§ **Text extractions at page level**
···
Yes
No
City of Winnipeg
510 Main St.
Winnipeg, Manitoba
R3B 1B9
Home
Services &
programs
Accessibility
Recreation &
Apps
···
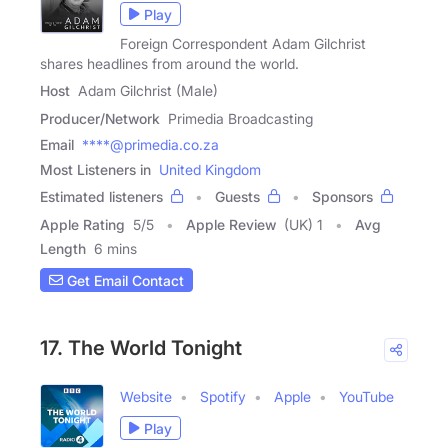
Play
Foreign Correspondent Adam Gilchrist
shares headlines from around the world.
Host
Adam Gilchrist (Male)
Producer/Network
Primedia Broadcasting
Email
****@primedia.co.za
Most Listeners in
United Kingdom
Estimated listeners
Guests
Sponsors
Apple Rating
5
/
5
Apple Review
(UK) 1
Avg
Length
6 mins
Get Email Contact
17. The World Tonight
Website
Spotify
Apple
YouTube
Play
···
§ **WORK INSTRUCTION**
Please pick out each line in the records that contains the word "Gilchrist".

§ **EXERCISE RESULT**
Foreign Correspondent Adam Gilchrist
Adam Gilchrist (Male)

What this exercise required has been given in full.